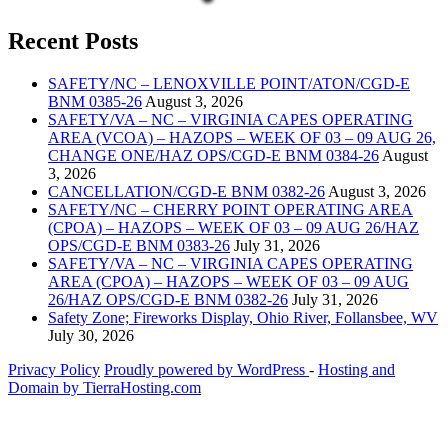
Recent Posts
SAFETY/NC – LENOXVILLE POINT/ATON/CGD-E
BNM 0385-26
August 3, 2026
SAFETY/VA – NC – VIRGINIA CAPES OPERATING
AREA (VCOA) – HAZOPS – WEEK OF 03 – 09 AUG 26,
CHANGE ONE/HAZ OPS/CGD-E BNM 0384-26
August
3, 2026
CANCELLATION/CGD-E BNM 0382-26
August 3, 2026
SAFETY/NC – CHERRY POINT OPERATING AREA
(CPOA) – HAZOPS – WEEK OF 03 – 09 AUG 26/HAZ
OPS/CGD-E BNM 0383-26
July 31, 2026
SAFETY/VA – NC – VIRGINIA CAPES OPERATING
AREA (CPOA) – HAZOPS – WEEK OF 03 – 09 AUG
26/HAZ OPS/CGD-E BNM 0382-26
July 31, 2026
Safety Zone; Fireworks Display, Ohio River, Follansbee, WV
July 30, 2026
Privacy Policy
Proudly powered by WordPress
‐
Hosting and
Domain by TierraHosting.com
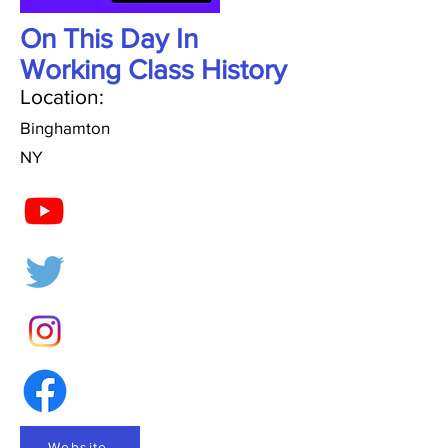
On This Day In
Working Class History
Location:
Binghamton
NY
Website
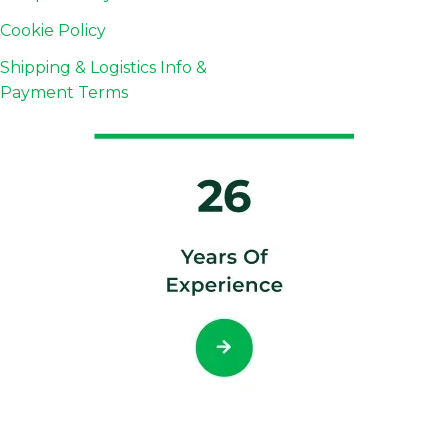
Cookie Policy
Shipping & Logistics Info &
Payment Terms
© 2026 Copyright FnB Coffee Indonesia, All rights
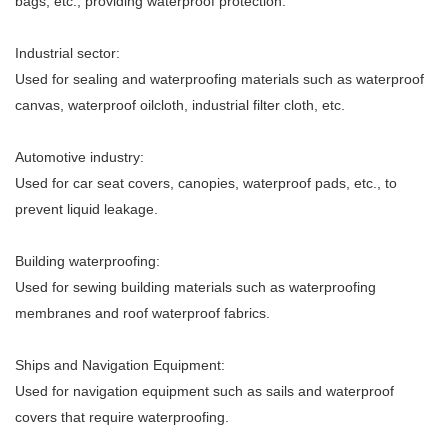
bags, etc., providing waterproof protection.
Industrial sector:
Used for sealing and waterproofing materials such as waterproof
canvas, waterproof oilcloth, industrial filter cloth, etc.
Automotive industry:
Used for car seat covers, canopies, waterproof pads, etc., to
prevent liquid leakage.
Building waterproofing:
Used for sewing building materials such as waterproofing
membranes and roof waterproof fabrics.
Ships and Navigation Equipment:
Used for navigation equipment such as sails and waterproof
covers that require waterproofing.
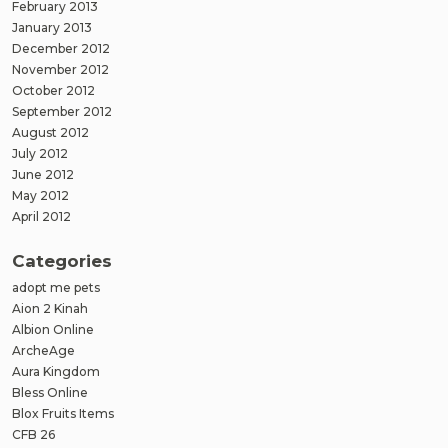
February 2013
January 2013
December 2012
November 2012
October 2012
September 2012
August 2012
July 2012
June 2012
May 2012
April 2012
Categories
adopt me pets
Aion 2 Kinah
Albion Online
ArcheAge
Aura Kingdom
Bless Online
Blox Fruits Items
CFB 26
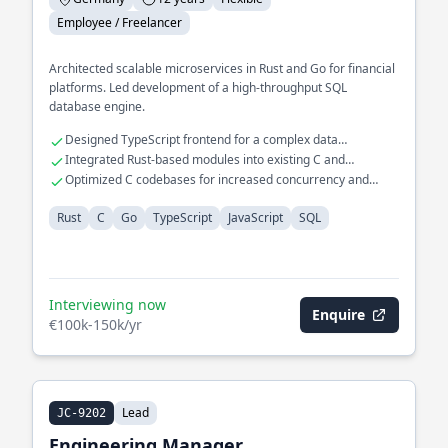
Employee / Freelancer
Architected scalable microservices in Rust and Go for financial
platforms. Led development of a high-throughput SQL
database engine.
Designed TypeScript frontend for a complex data
visualization tool
Integrated Rust-based modules into existing C and
JavaScript systems
Optimized C codebases for increased concurrency and
throughput
Rust
C
Go
TypeScript
JavaScript
SQL
Interviewing now
Enquire
€100k-150k/yr
Lead
JC-9202
Engineering Manager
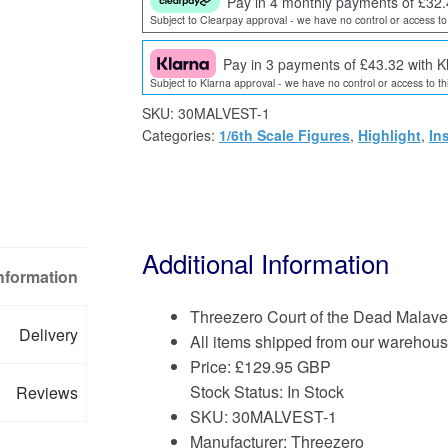
Pay in 4 monthly payments of £32.
Subject to Clearpay approval - we have no control or access to 
Pay in 3 payments of £43.32 with K
Subject to Klarna approval - we have no control or access to thi
SKU:
30MALVEST-1
Categories:
1/6th Scale Figures
,
Highlight
,
In
Additional Information
Information
Threezero Court of the Dead Malavest
Delivery
All items shipped from our warehous
Price:
£
129.95 GBP
Stock Status: In Stock
Reviews
SKU: 30MALVEST-1
Manufacturer: Threezero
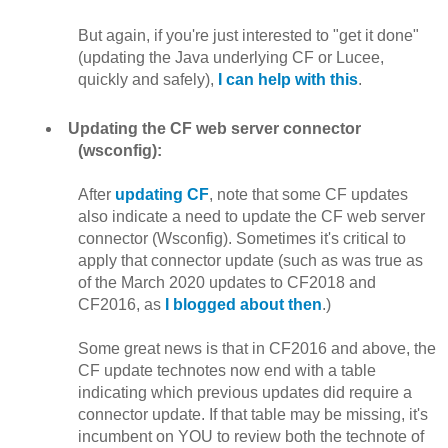
But again, if you're just interested to "get it done"
(updating the Java underlying CF or Lucee,
quickly and safely),
I can help with this
.
Updating the CF web server connector
(wsconfig):
After
updating CF
, note that some CF updates
also indicate a need to update the CF web server
connector (Wsconfig). Sometimes it's critical to
apply that connector update (such as was true as
of the March 2020 updates to CF2018 and
CF2016, as
I blogged about then
.)
Some great news is that in CF2016 and above, the
CF update technotes now end with a table
indicating which previous updates did require a
connector update. If that table may be missing, it's
incumbent on YOU to review both the technote of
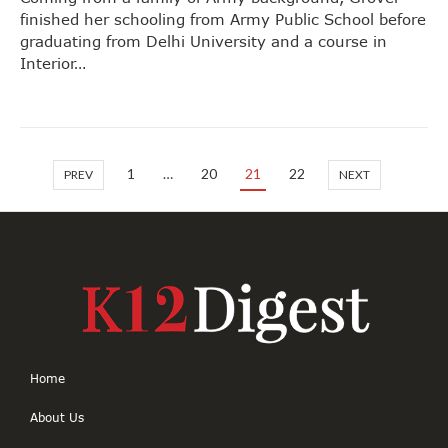
finished her schooling from Army Public School before
graduating from Delhi University and a course in
Interior…
1
…
20
21
22
PREV
NEXT
Home
About Us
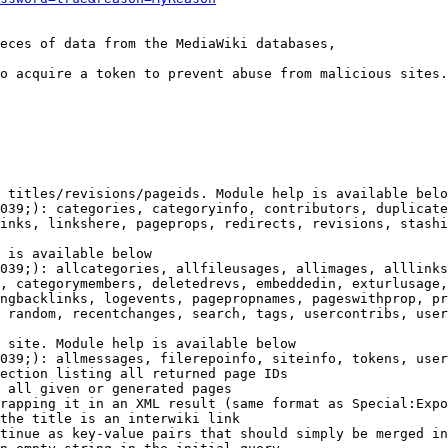
eces of data from the MediaWiki databases,

o acquire a token to prevent abuse from malicious sites.

 titles/revisions/pageids. Module help is available belo
039;): categories, categoryinfo, contributors, duplicate
inks, linkshere, pageprops, redirects, revisions, stashi
 is available below

039;): allcategories, allfileusages, allimages, alllinks
, categorymembers, deletedrevs, embeddedin, exturlusage,
ngbacklinks, logevents, pagepropnames, pageswithprop, pr
 random, recentchanges, search, tags, usercontribs, user
 site. Module help is available below

039;): allmessages, filerepoinfo, siteinfo, tokens, user
ection listing all returned page IDs

 all given or generated pages

rapping it in an XML result (same format as Special:Expo
the title is an interwiki link

tinue as key-value pairs that should simply be merged in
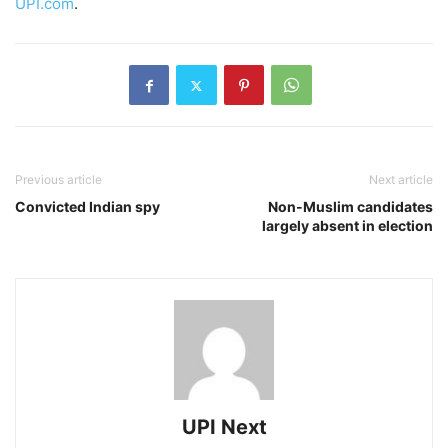
UPI.com
.
Previous article
Next article
Convicted Indian spy
Non-Muslim candidates
largely absent in election
UPI Next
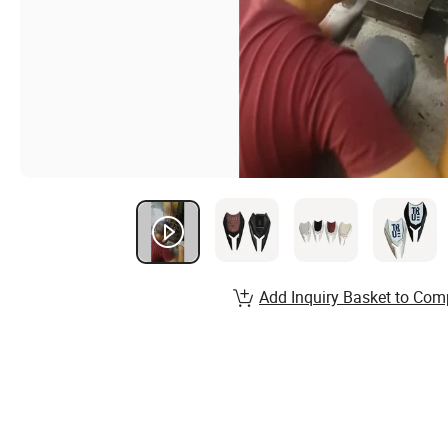
Add Inquiry Basket to Com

* EXERCISE DIRECTIONS:
Images stay out; everything else in the records must be given again exactly.

* WRITTEN REPLY:
Recent Posts
SAFETY/NC – LENOXVILLE POINT/ATON/CGD-E
BNM 0385-26
August 3, 2026
SAFETY/VA – NC – VIRGINIA CAPES OPERATING
AREA (VCOA) – HAZOPS – WEEK OF 03 – 09 AUG 26,
CHANGE ONE/HAZ OPS/CGD-E BNM 0384-26
August
3, 2026
CANCELLATION/CGD-E BNM 0382-26
August 3, 2026
SAFETY/NC – CHERRY POINT OPERATING AREA
(CPOA) – HAZOPS – WEEK OF 03 – 09 AUG 26/HAZ
OPS/CGD-E BNM 0383-26
July 31, 2026
SAFETY/VA – NC – VIRGINIA CAPES OPERATING
AREA (CPOA) – HAZOPS – WEEK OF 03 – 09 AUG
26/HAZ OPS/CGD-E BNM 0382-26
July 31, 2026
Safety Zone; Fireworks Display, Ohio River, Follansbee, WV
July 30, 2026
Privacy Policy
Proudly powered by WordPress
‐
Hosting and
Domain by TierraHosting.com
On This Day In
Working Class History
Location:
Binghamton
NY
Website
Cookie Policy
Shipping & Logistics Info &
Payment Terms
© 2026 Copyright FnB Coffee Indonesia, All rights
bags, etc., providing waterproof protection.
Industrial sector:
Used for sealing and waterproofing materials such as waterproof
canvas, waterproof oilcloth, industrial filter cloth, etc.
Automotive industry:
Used for car seat covers, canopies, waterproof pads, etc., to
prevent liquid leakage.
Building waterproofing:
Used for sewing building materials such as waterproofing
membranes and roof waterproof fabrics.
Ships and Navigation Equipment:
Used for navigation equipment such as sails and waterproof
covers that require waterproofing.
February 2013
January 2013
December 2012
November 2012
October 2012
September 2012
August 2012
July 2012
June 2012
May 2012
April 2012
Categories
adopt me pets
Aion 2 Kinah
Albion Online
ArcheAge
Aura Kingdom
Bless Online
Blox Fruits Items
CFB 26
Employee / Freelancer
Architected scalable microservices in Rust and Go for financial
platforms. Led development of a high-throughput SQL
database engine.
Designed TypeScript frontend for a complex data
visualization tool
Integrated Rust-based modules into existing C and
JavaScript systems
Optimized C codebases for increased concurrency and
throughput
Rust
C
Go
TypeScript
JavaScript
SQL
Interviewing now
Enquire
€100k-150k/yr
Lead
JC-9202
Engineering Manager
Pay in 4 monthly payments of £32.
Subject to Clearpay approval - we have no control or access to 
Pay in 3 payments of £43.32 with K
Subject to Klarna approval - we have no control or access to thi
SKU:
30MALVEST-1
Categories:
1/6th Scale Figures
,
Highlight
,
In
Additional Information
Information
Threezero Court of the Dead Malavest
Delivery
All items shipped from our warehous
Price:
£
129.95 GBP
Stock Status: In Stock
Reviews
SKU: 30MALVEST-1
Manufacturer: Threezero
But again, if you're just interested to "get it done"
(updating the Java underlying CF or Lucee,
quickly and safely),
I can help with this
.
Updating the CF web server connector
(wsconfig):
After
updating CF
, note that some CF updates
also indicate a need to update the CF web server
connector (Wsconfig). Sometimes it's critical to
apply that connector update (such as was true as
of the March 2020 updates to CF2018 and
CF2016, as
I blogged about then
.)
Some great news is that in CF2016 and above, the
CF update technotes now end with a table
indicating which previous updates did require a
connector update. If that table may be missing, it's
incumbent on YOU to review both the technote of
finished her schooling from Army Public School before
graduating from Delhi University and a course in
Interior…
1
…
20
21
22
PREV
NEXT
Home
About Us
eces of data from the MediaWiki databases,

o acquire a token to prevent abuse from malicious sites.

 titles/revisions/pageids. Module help is available belo
039;): categories, categoryinfo, contributors, duplicate
inks, linkshere, pageprops, redirects, revisions, stashi
 is available below

039;): allcategories, allfileusages, allimages, alllinks
, categorymembers, deletedrevs, embeddedin, exturlusage,
ngbacklinks, logevents, pagepropnames, pageswithprop, pr
 random, recentchanges, search, tags, usercontribs, user
 site. Module help is available below

039;): allmessages, filerepoinfo, siteinfo, tokens, user
ection listing all returned page IDs

 all given or generated pages

rapping it in an XML result (same format as Special:Expo
the title is an interwiki link

tinue as key-value pairs that should simply be merged in
UPI.com
.
Previous article
Next article
Convicted Indian spy
Non-Muslim candidates
largely absent in election
UPI Next
Add Inquiry Basket to Com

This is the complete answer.